4A_10/2016: Arbeitsunfähigkeit als Versicherungsfall bei der Krankentaggeldversicherung (amtl. Publ.)

Die C. GmbH schloss mit der A. AG (Ver­sicherung) eine Kollek­tiv-Kranken-Lohnaus­fal­lver­sicherung ab. B. war Geschäfts­führer der C. GmbH und Ver­sichert­er. Er war auf­grund eines schw­eren Erschöp­fungssyn­droms und weit­er­er gesund­heitlich­er Beein­träch­ti­gun­gen in ärztlich­er Behand­lung und zeitweise arbeit­sun­fähig. Die Ver­sicherung lehnte indessen die Aus­rich­tung von Leis­tun­gen ab, da ein Deck­ung­sun­ter­bruch wegen nicht bezahlter Prämien bestanden habe.

Das Bezirks­gericht Willisau wies die Klage des Ver­sicherten ab. Das Kan­ton­s­gericht des Kan­tons Luzern hiess die Beru­fung des Ver­sicherten gut. Gegen diesen Entscheid erhob die Ver­sicherung Beschw­erde ans Bun­des­gericht. Das Bun­des­gericht hiess die Beschw­erde gut und wies die Klage des Ver­sicherten ab (Urteil 4A_10/2016 vom 8. Sep­tem­ber 2016).

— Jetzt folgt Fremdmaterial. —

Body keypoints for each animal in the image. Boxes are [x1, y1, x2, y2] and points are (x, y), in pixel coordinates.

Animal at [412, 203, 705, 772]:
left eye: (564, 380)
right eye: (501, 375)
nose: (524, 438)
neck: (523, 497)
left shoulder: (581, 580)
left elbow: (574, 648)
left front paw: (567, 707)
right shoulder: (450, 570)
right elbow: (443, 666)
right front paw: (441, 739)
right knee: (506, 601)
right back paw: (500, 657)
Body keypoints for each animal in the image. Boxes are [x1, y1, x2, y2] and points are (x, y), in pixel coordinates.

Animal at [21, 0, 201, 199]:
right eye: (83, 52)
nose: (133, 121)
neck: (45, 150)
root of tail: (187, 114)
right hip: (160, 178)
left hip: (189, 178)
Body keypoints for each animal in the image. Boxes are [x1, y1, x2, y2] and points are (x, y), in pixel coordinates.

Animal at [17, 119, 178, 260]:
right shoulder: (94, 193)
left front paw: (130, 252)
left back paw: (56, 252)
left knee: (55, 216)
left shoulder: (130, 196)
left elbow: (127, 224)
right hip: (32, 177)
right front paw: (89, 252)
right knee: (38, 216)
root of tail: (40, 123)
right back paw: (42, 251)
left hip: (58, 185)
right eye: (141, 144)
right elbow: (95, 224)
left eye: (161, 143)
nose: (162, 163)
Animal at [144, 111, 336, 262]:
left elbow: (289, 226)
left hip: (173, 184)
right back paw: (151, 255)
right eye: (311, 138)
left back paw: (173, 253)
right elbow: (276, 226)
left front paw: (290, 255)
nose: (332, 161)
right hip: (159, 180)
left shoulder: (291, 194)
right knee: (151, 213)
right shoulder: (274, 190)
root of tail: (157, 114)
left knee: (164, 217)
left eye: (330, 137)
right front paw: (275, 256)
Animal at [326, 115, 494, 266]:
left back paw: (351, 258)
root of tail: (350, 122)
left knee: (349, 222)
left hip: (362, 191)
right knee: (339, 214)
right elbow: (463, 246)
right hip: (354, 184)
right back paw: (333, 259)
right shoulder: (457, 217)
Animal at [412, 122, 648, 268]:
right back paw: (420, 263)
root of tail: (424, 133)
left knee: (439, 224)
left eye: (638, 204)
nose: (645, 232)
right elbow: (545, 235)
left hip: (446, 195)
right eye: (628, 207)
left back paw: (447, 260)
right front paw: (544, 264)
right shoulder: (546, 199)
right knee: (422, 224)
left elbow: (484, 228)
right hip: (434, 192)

Umstrit­ten war zunächst, ob der C. GmbH die Mah­nung betr­e­f­fend die Ver­sicherung­sprämien zugestellt wor­den war. Die Ver­sicherung hat­te die Mah­nung lediglich als “A‑Post Plus”-Sendung ver­sandt (E. 2.1 und 2.2.1).

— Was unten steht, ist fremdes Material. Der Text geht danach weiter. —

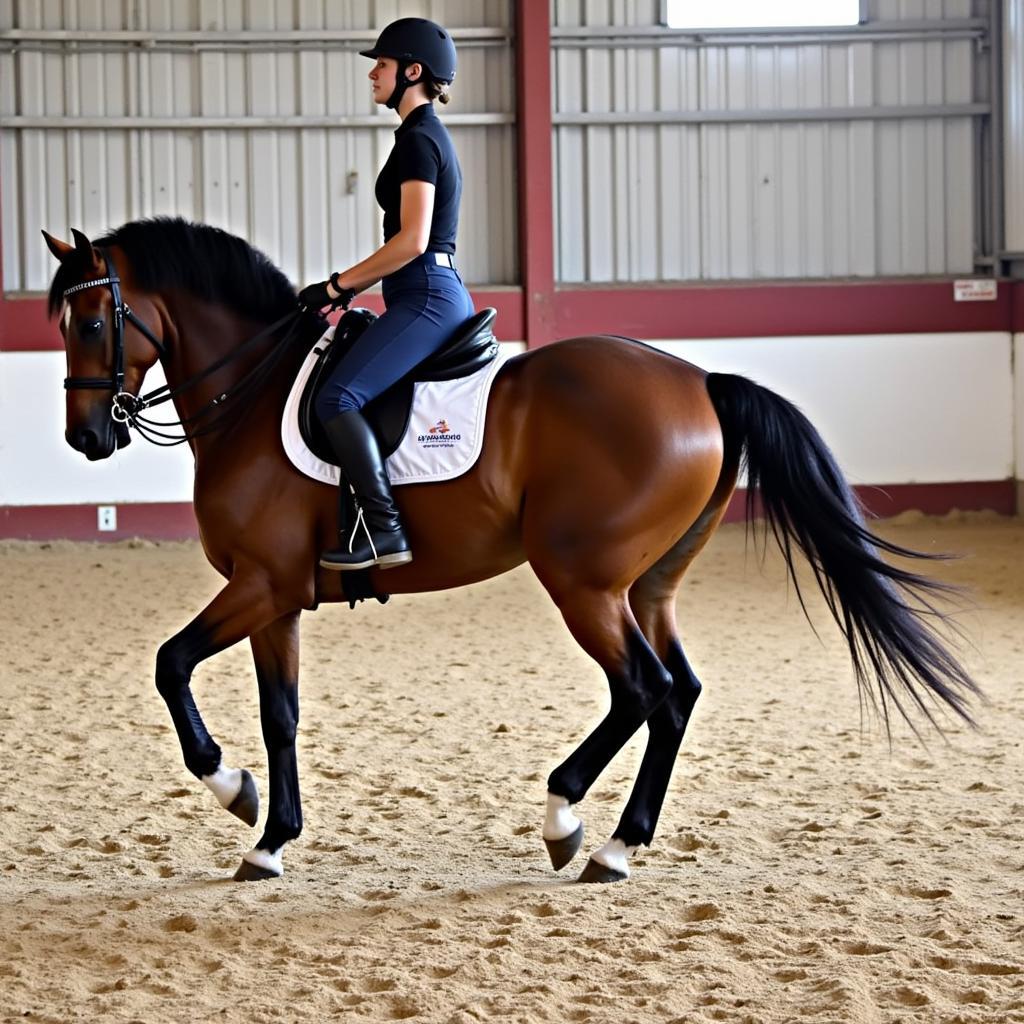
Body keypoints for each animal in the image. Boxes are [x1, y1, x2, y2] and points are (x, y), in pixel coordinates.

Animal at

Das Bun­des­gericht erwog im Wesentlichen, dass die Sendung in den Briefkas­ten des Empfängers gelangte, habe der Absender zu beweisen. Bei der Zustel­lungsart A‑Post Plus liege ein Fehler bei der Postzustel­lung zwar nicht ausser­halb jed­er Wahrschein­lichkeit. Eine fehler­hafte Postzustel­lung sei allerd­ings nicht zu ver­muten, son­dern nur anzunehmen, wenn sie auf­grund der Umstände plau­si­bel erscheine. Rein hypo­thetis­che Über­legun­gen des Empfängers genügten dabei nicht (zum Ganzen E. 2.2.1).

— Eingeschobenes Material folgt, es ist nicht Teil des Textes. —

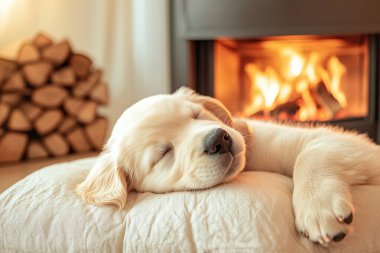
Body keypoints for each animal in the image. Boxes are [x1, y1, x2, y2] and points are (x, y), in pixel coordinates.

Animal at [77, 86, 380, 245]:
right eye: (163, 153)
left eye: (197, 115)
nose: (218, 139)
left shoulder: (338, 141)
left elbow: (309, 155)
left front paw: (319, 210)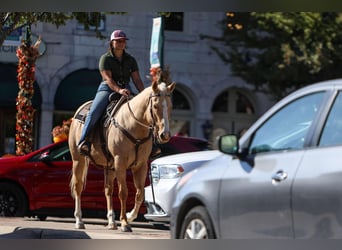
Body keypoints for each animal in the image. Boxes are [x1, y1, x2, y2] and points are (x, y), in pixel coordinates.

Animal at [68, 81, 175, 231]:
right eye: (155, 105)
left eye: (170, 106)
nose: (165, 135)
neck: (133, 125)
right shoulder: (120, 163)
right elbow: (123, 192)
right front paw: (124, 222)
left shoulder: (141, 165)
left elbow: (140, 194)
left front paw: (129, 216)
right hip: (78, 159)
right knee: (78, 187)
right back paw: (79, 220)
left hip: (109, 167)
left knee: (108, 190)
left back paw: (111, 222)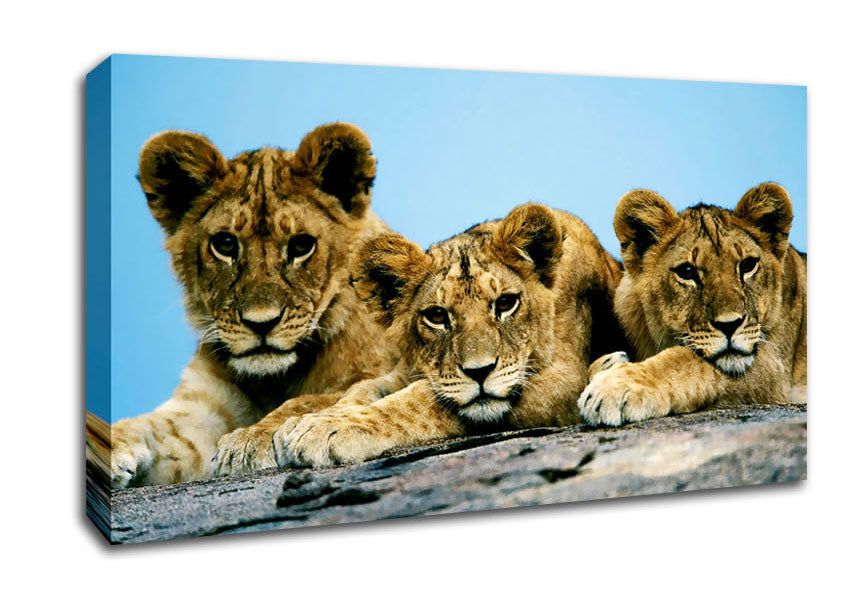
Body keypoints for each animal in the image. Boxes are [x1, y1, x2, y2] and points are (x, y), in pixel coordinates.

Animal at [104, 123, 394, 487]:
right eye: (225, 244)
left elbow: (313, 399)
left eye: (302, 246)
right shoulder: (200, 412)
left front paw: (252, 438)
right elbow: (149, 423)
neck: (273, 380)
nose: (261, 323)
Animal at [261, 203, 626, 467]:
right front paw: (302, 423)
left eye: (506, 303)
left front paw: (327, 428)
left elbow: (420, 401)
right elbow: (362, 390)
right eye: (437, 316)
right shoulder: (405, 370)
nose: (480, 372)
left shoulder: (562, 378)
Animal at [578, 182, 806, 426]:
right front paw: (607, 364)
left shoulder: (774, 367)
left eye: (747, 265)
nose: (730, 325)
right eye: (687, 272)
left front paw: (614, 387)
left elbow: (685, 362)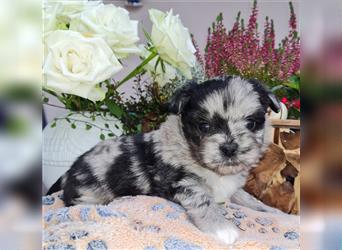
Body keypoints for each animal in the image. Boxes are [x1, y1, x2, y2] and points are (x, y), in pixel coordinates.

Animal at [47, 76, 280, 244]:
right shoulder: (182, 182)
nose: (230, 148)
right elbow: (203, 200)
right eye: (204, 126)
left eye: (251, 123)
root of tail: (69, 172)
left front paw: (271, 210)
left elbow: (247, 197)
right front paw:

Im konkreten Fall sah das Bun­des­gericht keine Umstände, die mit ein­er gewis­sen Wahrschein­lichkeit auf einen Fehler in der Postzustel­lung hingedeutet hät­ten (E. 2.2.3). Die Mah­nung galt deshalb als zugestellt und die Leis­tungspflicht der Ver­sicherung ruhte nach Ablauf der Mah­n­frist auf­grund des Verzugs (E. 2.2.3 und 2.3).

Strit­tig war weit­er, ob der Ver­sicherungs­fall während der Zeit­dauer des Verzugs einge­treten war (E. 2.3). Im Gegen­satz zur ersten Instanz ver­trat die zweite Instanz die Auf­fas­sung, der Ver­sicherungs­fall sei nicht erst im Zeit­punkt der aus­gewiese­nen Arbeit­sun­fähigkeit während der Verzugs­dauer einge­treten, son­dern bere­its im Zeit­punkt der Erkrankung als Primär­ereig­nis (Sachver­halt B.b).

Das Bun­des­gericht fol­gte der herrschen­den Lehre und bestätigte seine bish­erige Recht­sprechung. Danach wird bei der Kranken­taggeld­ver­sicherung die Arbeit­sun­fähigkeit als Ver­sicherungs­fall betra­chtet (E. 3.4, 3.6, 3.7.3). Das Bun­des­gericht sah bei dieser Lösung ins­beson­dere kaum ein Miss­brauchspoten­zial (E. 3.7.1).